======== LISTED ENTRIES ========

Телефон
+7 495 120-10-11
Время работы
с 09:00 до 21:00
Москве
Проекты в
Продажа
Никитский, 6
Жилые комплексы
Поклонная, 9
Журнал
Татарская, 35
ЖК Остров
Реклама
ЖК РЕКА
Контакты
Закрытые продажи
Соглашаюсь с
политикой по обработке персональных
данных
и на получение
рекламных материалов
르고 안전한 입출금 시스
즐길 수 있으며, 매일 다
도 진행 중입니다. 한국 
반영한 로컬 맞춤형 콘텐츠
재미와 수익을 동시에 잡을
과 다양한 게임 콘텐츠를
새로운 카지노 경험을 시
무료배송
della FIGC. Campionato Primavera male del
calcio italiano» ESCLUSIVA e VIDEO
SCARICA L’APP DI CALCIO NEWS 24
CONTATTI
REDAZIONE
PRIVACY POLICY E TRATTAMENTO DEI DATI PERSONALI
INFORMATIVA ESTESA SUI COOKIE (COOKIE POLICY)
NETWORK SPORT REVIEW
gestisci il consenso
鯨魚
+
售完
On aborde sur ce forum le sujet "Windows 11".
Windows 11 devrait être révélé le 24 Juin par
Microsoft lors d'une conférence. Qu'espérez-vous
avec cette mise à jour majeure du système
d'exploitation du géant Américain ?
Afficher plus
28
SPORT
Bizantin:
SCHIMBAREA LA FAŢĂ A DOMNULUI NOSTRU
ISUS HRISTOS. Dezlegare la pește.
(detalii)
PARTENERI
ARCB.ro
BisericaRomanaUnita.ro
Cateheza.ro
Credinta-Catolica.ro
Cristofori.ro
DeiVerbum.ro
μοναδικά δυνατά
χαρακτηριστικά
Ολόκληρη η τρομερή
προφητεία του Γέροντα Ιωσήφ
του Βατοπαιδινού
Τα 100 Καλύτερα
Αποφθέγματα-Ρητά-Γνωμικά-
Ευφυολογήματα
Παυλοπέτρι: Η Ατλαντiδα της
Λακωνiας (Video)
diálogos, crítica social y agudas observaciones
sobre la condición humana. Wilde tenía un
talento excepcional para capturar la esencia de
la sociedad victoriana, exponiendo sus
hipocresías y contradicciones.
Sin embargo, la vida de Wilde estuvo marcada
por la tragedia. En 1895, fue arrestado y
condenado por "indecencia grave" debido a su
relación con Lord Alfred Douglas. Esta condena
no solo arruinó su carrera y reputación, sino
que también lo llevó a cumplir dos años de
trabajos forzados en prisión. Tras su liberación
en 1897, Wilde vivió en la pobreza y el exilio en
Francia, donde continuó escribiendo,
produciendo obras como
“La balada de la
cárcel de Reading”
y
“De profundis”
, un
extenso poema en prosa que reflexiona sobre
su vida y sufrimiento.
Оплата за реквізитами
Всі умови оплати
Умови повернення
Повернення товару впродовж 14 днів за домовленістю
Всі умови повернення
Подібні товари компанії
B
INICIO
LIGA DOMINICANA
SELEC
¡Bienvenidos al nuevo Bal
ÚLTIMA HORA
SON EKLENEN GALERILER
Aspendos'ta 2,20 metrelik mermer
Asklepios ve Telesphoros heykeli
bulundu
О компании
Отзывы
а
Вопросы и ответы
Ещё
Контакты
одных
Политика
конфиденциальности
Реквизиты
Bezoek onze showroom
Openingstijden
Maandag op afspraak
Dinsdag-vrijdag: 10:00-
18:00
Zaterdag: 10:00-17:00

========

**TASK OBJECTIVE**
Rename "Windows 11" to "Windows 12" everywhere it appears in the entries above. Write out all the entries again with every other word left unchanged.

**TASK ANSWER**
Телефон
+7 495 120-10-11
Время работы
с 09:00 до 21:00
Москве
Проекты в
Продажа
Никитский, 6
Жилые комплексы
Поклонная, 9
Журнал
Татарская, 35
ЖК Остров
Реклама
ЖК РЕКА
Контакты
Закрытые продажи
Соглашаюсь с
политикой по обработке персональных
данных
и на получение
рекламных материалов
르고 안전한 입출금 시스
즐길 수 있으며, 매일 다
도 진행 중입니다. 한국 
반영한 로컬 맞춤형 콘텐츠
재미와 수익을 동시에 잡을
과 다양한 게임 콘텐츠를
새로운 카지노 경험을 시
무료배송
della FIGC. Campionato Primavera male del
calcio italiano» ESCLUSIVA e VIDEO
SCARICA L’APP DI CALCIO NEWS 24
CONTATTI
REDAZIONE
PRIVACY POLICY E TRATTAMENTO DEI DATI PERSONALI
INFORMATIVA ESTESA SUI COOKIE (COOKIE POLICY)
NETWORK SPORT REVIEW
gestisci il consenso
鯨魚
+
售完
On aborde sur ce forum le sujet "Windows 12".
Windows 12 devrait être révélé le 24 Juin par
Microsoft lors d'une conférence. Qu'espérez-vous
avec cette mise à jour majeure du système
d'exploitation du géant Américain ?
Afficher plus
28
SPORT
Bizantin:
SCHIMBAREA LA FAŢĂ A DOMNULUI NOSTRU
ISUS HRISTOS. Dezlegare la pește.
(detalii)
PARTENERI
ARCB.ro
BisericaRomanaUnita.ro
Cateheza.ro
Credinta-Catolica.ro
Cristofori.ro
DeiVerbum.ro
μοναδικά δυνατά
χαρακτηριστικά
Ολόκληρη η τρομερή
προφητεία του Γέροντα Ιωσήφ
του Βατοπαιδινού
Τα 100 Καλύτερα
Αποφθέγματα-Ρητά-Γνωμικά-
Ευφυολογήματα
Παυλοπέτρι: Η Ατλαντiδα της
Λακωνiας (Video)
diálogos, crítica social y agudas observaciones
sobre la condición humana. Wilde tenía un
talento excepcional para capturar la esencia de
la sociedad victoriana, exponiendo sus
hipocresías y contradicciones.
Sin embargo, la vida de Wilde estuvo marcada
por la tragedia. En 1895, fue arrestado y
condenado por "indecencia grave" debido a su
relación con Lord Alfred Douglas. Esta condena
no solo arruinó su carrera y reputación, sino
que también lo llevó a cumplir dos años de
trabajos forzados en prisión. Tras su liberación
en 1897, Wilde vivió en la pobreza y el exilio en
Francia, donde continuó escribiendo,
produciendo obras como
“La balada de la
cárcel de Reading”
y
“De profundis”
, un
extenso poema en prosa que reflexiona sobre
su vida y sufrimiento.
Оплата за реквізитами
Всі умови оплати
Умови повернення
Повернення товару впродовж 14 днів за домовленістю
Всі умови повернення
Подібні товари компанії
B
INICIO
LIGA DOMINICANA
SELEC
¡Bienvenidos al nuevo Bal
ÚLTIMA HORA
SON EKLENEN GALERILER
Aspendos'ta 2,20 metrelik mermer
Asklepios ve Telesphoros heykeli
bulundu
О компании
Отзывы
а
Вопросы и ответы
Ещё
Контакты
одных
Политика
конфиденциальности
Реквизиты
Bezoek onze showroom
Openingstijden
Maandag op afspraak
Dinsdag-vrijdag: 10:00-
18:00
Zaterdag: 10:00-17:00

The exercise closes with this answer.